学資保険の場合は払い込み期間の途中で解約すれば確実に元本割れが起こりますし、
生命保険の場合も払い込み金額より解約返戻金が大きくなる分岐点のタイミングより前に解約をしてしまうと元本割れをしてしまいます。
但し、生命保険の場合は、払い込みをやめても「払済保険金」というものが残ることがあり、契約時の金額よりも低くなるものの死亡時の保障などが担保されることがあります。

お金を受け取るタイミングの柔軟性

学資保険の場合は、満期金を受け取れるのは契約時に定めたタイミングだけです。
途中でまとまったお金が必要になったとしても早めに受け取るということはできません。
どうしても必要な場合は解約するしかないのですが、その場合は払い込んだ金額よりも少ない額で返ってきます。
また、満期では必ずお金の受け取りが必要です。
手持ち金に余裕があるので引き続き預けるということはできません。

一方で、生命保険の場合は満期設定がありません。
そのため、仮に子どもが18歳になる頃を積み立て目標としていたとしても、その頃に手持ち金に余裕があれば引き続き預けることができます。
そのまま当初の想定よりも解約返戻金を増やしていくことが可能です。

掛け捨ての保険料の有無

ここまでの説明ですと、生命保険の方がいいように思えます。
しかし、生命保険は多くの場合、掛け捨ての保険料を含みます。
この掛け捨ての保険料の割合が大きいと結果的に18歳の頃に受け取る解約返戻金は元本割れしているということもあり得るのです。

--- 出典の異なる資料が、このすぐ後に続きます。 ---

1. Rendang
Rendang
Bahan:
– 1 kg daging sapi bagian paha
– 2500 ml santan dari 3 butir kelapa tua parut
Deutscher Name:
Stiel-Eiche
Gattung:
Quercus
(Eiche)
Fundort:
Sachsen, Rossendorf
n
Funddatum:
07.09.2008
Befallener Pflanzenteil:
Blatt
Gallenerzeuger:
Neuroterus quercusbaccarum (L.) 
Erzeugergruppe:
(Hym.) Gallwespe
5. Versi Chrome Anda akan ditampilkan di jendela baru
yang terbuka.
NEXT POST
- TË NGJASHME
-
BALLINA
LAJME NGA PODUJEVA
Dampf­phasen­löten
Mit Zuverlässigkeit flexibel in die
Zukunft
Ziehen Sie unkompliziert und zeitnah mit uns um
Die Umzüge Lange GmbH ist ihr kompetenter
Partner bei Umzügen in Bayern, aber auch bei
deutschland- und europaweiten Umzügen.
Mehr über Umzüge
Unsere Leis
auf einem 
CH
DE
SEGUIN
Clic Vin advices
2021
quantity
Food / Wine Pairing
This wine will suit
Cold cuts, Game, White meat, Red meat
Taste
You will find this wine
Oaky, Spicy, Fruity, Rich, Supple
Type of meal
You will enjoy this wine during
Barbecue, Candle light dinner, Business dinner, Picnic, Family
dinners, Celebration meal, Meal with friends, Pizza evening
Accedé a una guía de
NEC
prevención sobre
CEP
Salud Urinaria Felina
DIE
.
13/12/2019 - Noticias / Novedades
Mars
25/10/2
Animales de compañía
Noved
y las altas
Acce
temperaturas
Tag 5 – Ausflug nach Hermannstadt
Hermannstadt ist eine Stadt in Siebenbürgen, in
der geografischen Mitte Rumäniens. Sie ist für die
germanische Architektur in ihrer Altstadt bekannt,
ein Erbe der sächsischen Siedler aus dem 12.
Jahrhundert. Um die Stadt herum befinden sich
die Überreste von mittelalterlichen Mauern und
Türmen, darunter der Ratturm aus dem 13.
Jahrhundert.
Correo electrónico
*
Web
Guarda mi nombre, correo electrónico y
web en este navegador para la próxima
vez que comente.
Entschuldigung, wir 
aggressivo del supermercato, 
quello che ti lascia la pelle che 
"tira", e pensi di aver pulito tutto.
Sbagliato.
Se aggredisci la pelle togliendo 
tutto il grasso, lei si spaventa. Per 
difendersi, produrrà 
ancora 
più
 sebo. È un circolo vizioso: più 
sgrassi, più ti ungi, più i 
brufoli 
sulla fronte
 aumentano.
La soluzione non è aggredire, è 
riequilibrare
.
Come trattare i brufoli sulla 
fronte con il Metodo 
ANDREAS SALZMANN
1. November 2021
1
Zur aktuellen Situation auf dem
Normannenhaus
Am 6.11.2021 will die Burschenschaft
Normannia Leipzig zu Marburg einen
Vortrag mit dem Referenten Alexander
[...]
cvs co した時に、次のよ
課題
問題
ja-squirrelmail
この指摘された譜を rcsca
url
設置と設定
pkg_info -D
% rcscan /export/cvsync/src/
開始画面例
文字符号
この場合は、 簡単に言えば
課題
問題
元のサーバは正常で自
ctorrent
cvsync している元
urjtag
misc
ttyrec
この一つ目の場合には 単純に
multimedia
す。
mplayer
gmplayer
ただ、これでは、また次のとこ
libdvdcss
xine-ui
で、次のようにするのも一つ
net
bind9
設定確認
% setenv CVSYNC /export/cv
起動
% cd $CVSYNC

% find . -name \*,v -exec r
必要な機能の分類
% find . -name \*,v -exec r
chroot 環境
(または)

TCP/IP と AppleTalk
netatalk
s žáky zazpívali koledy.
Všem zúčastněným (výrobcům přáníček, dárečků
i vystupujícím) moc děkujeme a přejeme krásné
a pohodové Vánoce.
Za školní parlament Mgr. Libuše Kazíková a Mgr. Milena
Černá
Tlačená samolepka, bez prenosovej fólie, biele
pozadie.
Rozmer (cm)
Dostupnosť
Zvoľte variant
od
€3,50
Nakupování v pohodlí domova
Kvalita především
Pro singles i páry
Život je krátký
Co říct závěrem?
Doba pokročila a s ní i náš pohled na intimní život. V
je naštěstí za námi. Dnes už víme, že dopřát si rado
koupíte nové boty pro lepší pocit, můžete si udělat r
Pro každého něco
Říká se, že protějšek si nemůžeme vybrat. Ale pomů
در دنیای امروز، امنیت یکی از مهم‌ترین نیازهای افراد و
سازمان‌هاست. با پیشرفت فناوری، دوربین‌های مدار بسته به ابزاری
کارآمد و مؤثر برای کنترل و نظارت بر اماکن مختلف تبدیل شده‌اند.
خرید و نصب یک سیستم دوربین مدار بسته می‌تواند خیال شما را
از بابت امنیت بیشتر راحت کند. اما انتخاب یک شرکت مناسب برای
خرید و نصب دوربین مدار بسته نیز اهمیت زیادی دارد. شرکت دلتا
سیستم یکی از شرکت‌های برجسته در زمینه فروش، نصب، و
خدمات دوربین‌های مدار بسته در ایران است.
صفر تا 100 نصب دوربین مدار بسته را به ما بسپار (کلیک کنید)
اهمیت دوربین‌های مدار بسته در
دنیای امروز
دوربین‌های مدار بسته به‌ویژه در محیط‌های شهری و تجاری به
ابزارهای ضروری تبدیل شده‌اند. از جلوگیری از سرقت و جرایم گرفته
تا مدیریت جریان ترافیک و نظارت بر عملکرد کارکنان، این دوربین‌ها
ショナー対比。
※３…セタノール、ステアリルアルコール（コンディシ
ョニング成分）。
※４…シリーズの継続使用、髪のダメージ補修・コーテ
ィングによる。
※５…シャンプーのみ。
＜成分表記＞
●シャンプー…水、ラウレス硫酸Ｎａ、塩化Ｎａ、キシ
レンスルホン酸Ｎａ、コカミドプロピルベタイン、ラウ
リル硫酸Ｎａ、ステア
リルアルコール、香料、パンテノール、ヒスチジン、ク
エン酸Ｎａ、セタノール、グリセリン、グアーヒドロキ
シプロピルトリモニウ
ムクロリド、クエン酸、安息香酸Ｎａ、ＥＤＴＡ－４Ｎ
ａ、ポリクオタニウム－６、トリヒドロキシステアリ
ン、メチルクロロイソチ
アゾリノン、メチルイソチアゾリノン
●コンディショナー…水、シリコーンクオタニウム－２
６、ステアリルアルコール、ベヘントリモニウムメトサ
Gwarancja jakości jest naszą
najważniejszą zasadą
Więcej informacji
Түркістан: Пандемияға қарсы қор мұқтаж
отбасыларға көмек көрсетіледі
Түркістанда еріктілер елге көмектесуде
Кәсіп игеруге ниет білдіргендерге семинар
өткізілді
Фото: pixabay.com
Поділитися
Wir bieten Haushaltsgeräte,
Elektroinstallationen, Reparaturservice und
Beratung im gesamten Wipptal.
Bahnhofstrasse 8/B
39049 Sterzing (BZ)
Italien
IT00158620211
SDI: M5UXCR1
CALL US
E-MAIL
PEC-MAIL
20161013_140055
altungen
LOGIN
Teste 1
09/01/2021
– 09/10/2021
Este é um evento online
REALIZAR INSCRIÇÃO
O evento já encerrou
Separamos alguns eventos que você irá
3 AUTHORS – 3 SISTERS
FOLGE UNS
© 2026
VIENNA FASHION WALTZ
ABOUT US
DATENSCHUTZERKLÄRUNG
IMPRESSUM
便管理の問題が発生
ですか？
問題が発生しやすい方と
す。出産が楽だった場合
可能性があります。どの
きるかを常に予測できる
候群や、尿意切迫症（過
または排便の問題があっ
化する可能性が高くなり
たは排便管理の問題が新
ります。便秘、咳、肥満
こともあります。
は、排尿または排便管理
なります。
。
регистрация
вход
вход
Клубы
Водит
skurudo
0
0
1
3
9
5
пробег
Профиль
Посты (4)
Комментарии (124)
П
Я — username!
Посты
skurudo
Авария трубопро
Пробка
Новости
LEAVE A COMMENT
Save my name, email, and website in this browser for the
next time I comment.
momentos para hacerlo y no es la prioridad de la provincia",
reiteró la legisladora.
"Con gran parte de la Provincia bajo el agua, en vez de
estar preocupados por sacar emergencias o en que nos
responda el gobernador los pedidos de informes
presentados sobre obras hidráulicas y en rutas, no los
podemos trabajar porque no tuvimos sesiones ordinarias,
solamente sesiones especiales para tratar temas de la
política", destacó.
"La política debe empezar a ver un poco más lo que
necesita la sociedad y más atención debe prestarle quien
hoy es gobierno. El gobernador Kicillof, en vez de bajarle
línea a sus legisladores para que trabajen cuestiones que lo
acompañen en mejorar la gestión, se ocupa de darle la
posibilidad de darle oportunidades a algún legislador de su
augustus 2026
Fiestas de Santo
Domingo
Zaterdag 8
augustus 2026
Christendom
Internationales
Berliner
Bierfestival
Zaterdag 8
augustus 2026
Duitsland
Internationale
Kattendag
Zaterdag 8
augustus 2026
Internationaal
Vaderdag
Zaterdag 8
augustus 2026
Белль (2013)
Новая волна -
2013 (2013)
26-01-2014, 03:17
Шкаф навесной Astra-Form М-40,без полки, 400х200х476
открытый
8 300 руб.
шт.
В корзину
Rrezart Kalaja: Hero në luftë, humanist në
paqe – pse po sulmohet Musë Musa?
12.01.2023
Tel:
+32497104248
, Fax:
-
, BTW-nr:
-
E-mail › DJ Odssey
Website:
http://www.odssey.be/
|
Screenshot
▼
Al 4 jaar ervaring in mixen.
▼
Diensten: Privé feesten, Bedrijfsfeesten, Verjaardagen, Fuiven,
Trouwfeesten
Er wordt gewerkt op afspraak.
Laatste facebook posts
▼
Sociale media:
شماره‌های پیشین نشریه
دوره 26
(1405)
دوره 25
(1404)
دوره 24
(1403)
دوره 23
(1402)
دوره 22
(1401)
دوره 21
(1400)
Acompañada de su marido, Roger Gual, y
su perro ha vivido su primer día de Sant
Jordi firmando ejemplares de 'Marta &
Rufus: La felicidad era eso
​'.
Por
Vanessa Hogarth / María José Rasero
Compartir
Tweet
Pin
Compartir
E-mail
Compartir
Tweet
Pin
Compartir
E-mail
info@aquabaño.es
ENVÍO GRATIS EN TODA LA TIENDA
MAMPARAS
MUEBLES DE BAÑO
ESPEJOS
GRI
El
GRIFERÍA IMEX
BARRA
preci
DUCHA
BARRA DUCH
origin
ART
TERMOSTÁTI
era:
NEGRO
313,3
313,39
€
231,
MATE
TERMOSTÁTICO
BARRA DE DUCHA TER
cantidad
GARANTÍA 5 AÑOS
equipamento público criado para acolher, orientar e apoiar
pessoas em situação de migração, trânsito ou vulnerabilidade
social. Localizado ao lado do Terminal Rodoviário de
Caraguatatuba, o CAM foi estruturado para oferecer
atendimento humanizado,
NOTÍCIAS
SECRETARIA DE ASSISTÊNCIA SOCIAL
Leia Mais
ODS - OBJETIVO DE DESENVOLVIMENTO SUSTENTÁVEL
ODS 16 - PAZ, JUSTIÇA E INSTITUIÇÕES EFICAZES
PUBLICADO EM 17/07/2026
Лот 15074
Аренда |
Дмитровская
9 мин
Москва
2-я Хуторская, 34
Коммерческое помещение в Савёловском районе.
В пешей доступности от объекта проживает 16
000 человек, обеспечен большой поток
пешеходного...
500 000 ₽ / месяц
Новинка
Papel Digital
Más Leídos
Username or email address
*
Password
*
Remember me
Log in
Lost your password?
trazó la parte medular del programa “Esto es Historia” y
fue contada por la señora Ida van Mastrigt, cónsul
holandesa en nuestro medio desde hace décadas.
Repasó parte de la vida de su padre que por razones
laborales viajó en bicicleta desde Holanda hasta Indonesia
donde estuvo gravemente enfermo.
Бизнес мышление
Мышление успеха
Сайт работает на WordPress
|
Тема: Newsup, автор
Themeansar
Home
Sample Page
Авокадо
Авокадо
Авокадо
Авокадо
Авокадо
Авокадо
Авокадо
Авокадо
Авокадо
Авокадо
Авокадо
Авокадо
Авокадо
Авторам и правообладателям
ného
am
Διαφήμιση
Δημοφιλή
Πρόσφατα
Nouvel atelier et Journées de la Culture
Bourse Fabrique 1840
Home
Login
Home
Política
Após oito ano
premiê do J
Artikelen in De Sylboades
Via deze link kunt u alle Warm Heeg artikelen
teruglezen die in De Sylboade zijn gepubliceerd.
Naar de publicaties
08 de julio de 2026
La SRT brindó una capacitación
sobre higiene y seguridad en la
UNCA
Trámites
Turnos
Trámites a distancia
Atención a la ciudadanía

また、そのリスクは契約内容次第では学資保険の方にもあります。
医療特約を付けた場合、その医療特約分の保険料は掛け捨て扱いになるため、結果的に元本割れを起こしたり、返戻率がかなり低くなってしまいます。

以上のような違いがあります。
次はこれらを踏まえてそれぞれの保険に向いている人についてご説明します。

学資保険が向いている人

学資保険が向いている人は以下のような人です。

・親にもしものこと(死亡)があっても大学入学時にまとまったお金が出るようにしたい
 (特に一人親の場合は、死亡時に保険金が出る保険よりも大学入学時受け取りができるのでおすすめです)
・既に生命保険には入っているのでシンプルに学費の貯蓄をして保険料よりも受取額を増やしたい

学資保険は学費を貯めるために設計された保険です。
シンプルに学費を貯める、もしものことがあっても学費としてのお金を残す、というのであれば選択すべき商品です。

生命保険が向いている人

対して、生命保険が向いているのは以下のような人です。

・まだ生命保険に入っていないので自分にもしものことがあった時に子どもに残せるお金がない
・念のため、学費は貯めておきたいが、大学に行くかどうかは分からない
・学費に限定せず、将来のために貯蓄しておきたい

まだ生命保険に入っていない人は、学費を貯めるのも大事ですが、その前にもしものことがあった時の備えも必要です。
それであれば、生命保険で万一の時の保障を用意しつつも、その保険料で学費に備えるという選択肢は一つの手です。
また、生命保険のメリットは受取時期を選べることです。
うまくやりくりができて手元のお金で学費をまかなえた場合、その先の将来のために引き続き貯蓄をしておけば元金よりもさらにお金を増やせる投資商品になり得ます。

客観的にどちらお得なのか

どちらが得なのかというのは完全にケースバイケースです。
生命保険は契約時の契約者の年齢によっても保険料や解約返戻金が変わってしまうため、一概に返戻率を計算することができません。
またケガや病気の特約内容次第でも返戻率は変わってしまいます。

ただ、学資保険でも生命保険でも共通して言えるのは
「余分な医療特約を付けない方が最終的な返戻率は高くなる」ということです。
そのため「医療特約はつけません」と宣言して学資保険を契約すれば契約時の返戻率は担保されるでしょう。
そして学費のためと限定せずに将来のためと考えて、こちらも特約を抑制した契約をすれば生命保険の方が返戻率が大きくなるタイミングも来ます。

自分がどのタイミングに備えたいのか、医療保障や死亡時の保障をどれだけ厚くしておきたいのか、
その上でどこまで返戻率をよくするのかということを考えて契約しましょう。